Gore Wear is clearly serious about cyclists, as the landing page looks like a cover photo from Bicycling Magazine, or, more accurately, like the home page of Rapha (three serious-looking men riding up a road with the ocean behind them). But the focus on cycling doesn’t end at the aspirational cover photos, it’s visible in all of the company’s cycling products. There are more than thirteen categories of cycling-specific products, from baselayers to bibs to jerseys.
The company also has a new line of women-specific products (here’s the video that announces the launch—turn on closed captioning as the video is in German) that they call GRL PCK. While I applaud the women-specific focus on design, I think that the choice of abbreviation to include “girl” is unfortunate. WMN or WYM would probably have been a better choice and more accurately reflected the target market without using a slightly dismissive term for serious women athletes. (After all, the men’s collection isn’t called BOY PCK.)
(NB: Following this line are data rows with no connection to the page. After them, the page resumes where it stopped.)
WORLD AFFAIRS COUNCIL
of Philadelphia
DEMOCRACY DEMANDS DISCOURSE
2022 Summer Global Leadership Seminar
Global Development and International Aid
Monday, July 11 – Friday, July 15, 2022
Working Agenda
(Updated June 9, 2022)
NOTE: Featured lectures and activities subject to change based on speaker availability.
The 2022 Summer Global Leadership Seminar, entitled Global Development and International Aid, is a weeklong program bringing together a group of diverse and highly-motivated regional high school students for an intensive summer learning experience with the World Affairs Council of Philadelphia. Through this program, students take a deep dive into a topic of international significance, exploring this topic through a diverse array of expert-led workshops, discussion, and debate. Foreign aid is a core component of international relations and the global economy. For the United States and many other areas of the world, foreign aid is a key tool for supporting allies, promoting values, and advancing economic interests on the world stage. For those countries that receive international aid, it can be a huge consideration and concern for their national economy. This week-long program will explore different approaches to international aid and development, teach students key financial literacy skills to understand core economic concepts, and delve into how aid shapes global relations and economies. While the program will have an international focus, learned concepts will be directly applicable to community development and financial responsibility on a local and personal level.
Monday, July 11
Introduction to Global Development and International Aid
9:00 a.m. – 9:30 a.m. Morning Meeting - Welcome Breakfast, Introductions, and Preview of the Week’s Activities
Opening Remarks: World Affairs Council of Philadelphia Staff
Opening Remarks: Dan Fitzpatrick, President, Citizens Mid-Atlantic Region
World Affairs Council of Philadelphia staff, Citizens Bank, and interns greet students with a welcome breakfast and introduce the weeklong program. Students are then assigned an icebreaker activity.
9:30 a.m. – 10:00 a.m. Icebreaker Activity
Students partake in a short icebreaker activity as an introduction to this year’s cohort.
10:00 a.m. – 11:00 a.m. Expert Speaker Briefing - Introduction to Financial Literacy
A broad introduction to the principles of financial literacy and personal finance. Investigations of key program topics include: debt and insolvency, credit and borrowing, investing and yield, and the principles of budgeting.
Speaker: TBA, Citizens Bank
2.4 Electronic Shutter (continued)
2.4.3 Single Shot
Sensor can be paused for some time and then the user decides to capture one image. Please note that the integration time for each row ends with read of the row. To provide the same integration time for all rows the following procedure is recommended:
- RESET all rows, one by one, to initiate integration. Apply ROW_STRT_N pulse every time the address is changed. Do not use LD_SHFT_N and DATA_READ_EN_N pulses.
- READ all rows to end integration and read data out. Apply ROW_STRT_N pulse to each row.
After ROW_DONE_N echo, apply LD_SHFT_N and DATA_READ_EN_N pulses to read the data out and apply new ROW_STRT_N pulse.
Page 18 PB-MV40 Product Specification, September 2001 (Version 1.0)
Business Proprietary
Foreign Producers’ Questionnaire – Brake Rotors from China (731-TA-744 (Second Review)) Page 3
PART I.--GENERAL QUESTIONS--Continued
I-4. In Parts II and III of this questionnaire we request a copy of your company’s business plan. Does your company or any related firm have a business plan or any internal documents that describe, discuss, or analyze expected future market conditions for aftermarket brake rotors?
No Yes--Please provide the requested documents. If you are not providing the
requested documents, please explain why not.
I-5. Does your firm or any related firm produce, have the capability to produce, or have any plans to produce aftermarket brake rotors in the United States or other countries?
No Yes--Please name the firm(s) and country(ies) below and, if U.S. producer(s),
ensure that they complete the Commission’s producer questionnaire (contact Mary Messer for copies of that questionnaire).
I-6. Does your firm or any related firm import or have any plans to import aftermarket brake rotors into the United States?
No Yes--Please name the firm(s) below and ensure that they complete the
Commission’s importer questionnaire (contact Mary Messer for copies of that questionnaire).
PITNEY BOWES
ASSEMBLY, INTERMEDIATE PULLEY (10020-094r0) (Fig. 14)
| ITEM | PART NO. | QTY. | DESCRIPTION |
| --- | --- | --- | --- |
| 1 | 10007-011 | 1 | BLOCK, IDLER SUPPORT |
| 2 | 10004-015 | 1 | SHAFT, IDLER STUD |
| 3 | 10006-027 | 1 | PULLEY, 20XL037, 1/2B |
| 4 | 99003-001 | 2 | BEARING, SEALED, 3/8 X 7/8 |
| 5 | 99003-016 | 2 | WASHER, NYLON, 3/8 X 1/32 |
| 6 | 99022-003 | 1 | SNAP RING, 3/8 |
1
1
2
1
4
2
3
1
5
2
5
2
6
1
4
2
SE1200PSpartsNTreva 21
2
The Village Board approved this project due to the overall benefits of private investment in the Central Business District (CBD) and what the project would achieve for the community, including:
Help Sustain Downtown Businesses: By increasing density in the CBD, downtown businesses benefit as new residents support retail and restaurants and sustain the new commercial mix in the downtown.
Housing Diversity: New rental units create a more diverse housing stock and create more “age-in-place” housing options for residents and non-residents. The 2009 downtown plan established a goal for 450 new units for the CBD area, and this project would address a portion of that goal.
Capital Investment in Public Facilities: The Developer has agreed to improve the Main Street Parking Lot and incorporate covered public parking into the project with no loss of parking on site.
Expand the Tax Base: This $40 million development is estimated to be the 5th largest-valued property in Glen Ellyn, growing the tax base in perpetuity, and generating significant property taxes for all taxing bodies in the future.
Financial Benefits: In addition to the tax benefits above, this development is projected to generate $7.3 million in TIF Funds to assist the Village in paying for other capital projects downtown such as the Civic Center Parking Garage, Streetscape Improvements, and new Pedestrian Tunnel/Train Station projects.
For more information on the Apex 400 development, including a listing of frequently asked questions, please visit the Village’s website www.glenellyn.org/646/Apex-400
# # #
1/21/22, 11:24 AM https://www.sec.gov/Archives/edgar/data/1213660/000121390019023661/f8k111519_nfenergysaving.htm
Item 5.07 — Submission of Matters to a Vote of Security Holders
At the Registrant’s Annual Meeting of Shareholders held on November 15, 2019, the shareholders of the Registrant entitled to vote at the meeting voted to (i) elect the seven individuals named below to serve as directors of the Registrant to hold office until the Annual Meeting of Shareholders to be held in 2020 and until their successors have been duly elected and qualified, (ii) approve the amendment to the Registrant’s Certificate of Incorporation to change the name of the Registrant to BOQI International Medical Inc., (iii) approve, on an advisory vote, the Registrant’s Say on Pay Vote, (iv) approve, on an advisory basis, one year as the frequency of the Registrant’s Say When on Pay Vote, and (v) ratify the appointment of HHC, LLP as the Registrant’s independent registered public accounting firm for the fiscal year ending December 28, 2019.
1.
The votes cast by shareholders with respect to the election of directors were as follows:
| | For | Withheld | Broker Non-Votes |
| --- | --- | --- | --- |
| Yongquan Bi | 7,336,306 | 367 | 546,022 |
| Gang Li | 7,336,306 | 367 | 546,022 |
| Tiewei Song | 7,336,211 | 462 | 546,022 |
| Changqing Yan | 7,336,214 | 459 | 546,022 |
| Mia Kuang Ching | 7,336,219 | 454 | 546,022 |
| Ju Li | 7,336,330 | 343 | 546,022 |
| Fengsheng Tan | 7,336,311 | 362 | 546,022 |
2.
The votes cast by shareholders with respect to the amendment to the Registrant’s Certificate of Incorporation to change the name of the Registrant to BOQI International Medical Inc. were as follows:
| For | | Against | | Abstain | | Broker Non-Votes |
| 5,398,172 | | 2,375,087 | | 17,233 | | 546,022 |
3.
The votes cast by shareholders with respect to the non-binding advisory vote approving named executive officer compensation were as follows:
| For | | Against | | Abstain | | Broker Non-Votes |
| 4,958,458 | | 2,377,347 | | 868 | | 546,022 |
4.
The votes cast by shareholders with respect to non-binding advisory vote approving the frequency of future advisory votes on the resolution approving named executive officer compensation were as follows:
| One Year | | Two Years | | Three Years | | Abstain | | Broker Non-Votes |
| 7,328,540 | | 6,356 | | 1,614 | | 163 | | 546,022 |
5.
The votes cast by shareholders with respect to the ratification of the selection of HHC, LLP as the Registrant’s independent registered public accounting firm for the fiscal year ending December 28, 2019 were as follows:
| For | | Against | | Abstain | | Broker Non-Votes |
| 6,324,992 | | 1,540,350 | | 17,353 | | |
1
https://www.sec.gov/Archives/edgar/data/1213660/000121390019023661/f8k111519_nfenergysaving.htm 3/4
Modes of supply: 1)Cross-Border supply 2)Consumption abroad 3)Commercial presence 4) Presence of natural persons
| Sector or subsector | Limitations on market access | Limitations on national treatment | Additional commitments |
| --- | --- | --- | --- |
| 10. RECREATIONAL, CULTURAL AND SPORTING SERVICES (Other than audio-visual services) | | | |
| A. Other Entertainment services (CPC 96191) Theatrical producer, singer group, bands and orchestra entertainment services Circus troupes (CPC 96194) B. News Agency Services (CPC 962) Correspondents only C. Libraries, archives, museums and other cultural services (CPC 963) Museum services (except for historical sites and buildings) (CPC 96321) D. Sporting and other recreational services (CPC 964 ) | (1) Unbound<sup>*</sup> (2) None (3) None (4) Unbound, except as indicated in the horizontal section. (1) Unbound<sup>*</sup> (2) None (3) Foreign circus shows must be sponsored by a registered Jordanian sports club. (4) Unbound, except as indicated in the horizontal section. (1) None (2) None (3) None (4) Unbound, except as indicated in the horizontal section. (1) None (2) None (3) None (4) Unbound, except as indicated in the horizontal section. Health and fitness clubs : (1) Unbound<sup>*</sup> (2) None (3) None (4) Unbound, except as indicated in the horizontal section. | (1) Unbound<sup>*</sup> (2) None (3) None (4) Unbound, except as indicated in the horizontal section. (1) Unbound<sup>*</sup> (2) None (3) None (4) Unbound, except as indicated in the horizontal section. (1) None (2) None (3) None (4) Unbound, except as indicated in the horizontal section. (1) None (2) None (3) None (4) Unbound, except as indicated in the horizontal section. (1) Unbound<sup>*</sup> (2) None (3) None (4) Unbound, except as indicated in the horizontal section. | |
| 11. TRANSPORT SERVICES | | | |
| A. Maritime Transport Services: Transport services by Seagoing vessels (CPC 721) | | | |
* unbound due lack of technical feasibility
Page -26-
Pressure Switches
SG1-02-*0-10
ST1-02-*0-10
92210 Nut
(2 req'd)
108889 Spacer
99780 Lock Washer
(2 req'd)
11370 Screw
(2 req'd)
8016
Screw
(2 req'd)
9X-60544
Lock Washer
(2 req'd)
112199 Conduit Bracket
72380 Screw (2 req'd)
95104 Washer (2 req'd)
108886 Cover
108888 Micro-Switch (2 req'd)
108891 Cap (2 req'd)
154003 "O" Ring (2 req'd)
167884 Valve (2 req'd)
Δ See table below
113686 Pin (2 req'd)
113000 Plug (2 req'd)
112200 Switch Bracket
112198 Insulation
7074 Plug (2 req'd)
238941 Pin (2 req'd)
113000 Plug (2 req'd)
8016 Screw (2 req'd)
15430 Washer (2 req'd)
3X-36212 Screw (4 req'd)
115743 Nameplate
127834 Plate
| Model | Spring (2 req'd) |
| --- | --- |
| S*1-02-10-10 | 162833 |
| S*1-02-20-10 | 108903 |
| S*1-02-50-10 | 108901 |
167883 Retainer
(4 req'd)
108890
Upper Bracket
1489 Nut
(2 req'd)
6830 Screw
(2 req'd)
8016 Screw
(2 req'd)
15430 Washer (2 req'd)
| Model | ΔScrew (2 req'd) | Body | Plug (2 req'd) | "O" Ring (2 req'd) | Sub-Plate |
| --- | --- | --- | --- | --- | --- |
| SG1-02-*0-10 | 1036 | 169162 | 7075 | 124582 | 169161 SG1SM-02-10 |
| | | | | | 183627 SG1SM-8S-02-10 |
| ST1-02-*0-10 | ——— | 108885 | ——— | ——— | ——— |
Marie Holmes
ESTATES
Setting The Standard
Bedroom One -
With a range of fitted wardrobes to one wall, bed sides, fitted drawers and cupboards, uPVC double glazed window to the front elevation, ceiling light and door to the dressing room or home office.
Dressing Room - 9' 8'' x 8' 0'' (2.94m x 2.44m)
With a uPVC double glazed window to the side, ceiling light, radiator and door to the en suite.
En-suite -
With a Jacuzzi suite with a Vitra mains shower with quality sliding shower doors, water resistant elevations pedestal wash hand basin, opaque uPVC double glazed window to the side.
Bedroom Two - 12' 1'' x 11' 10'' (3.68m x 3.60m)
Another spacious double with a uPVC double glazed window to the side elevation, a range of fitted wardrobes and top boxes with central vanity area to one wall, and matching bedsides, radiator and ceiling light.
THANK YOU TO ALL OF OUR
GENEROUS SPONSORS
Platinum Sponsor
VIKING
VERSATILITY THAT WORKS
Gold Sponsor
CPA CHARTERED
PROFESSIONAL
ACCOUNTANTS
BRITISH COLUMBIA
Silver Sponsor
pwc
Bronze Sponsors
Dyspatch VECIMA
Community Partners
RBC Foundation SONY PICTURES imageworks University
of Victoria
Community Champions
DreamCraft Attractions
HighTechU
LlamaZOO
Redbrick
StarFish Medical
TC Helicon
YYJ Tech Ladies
As Gore is based out of Germany, and there’s likely a bit of language barrier here, I’ll cut them some slack in the “woke” department, since the products look fantastic. There are no frilly flowers, bright pink jerseys, or pastel hues. Instead, the company’s existing products, just tailored for a different body type.
Gore Wear Information
There’s an infinite amount of bike clothing available for the avid cyclist, but there’s really only one brand of gear that lives up to the claim of blocking the wind while allowing for breathability. That’s Gore Wear. I enjoyed a New York Spring with Gore Wear.
Between the cycling-specific design, the high-end manufacturing, and the reasonable pricing, it’s hard to think of a more balanced and more effective choice for any weather fall or spring throws at you, and the company’s summer-specific lineup is equally adept.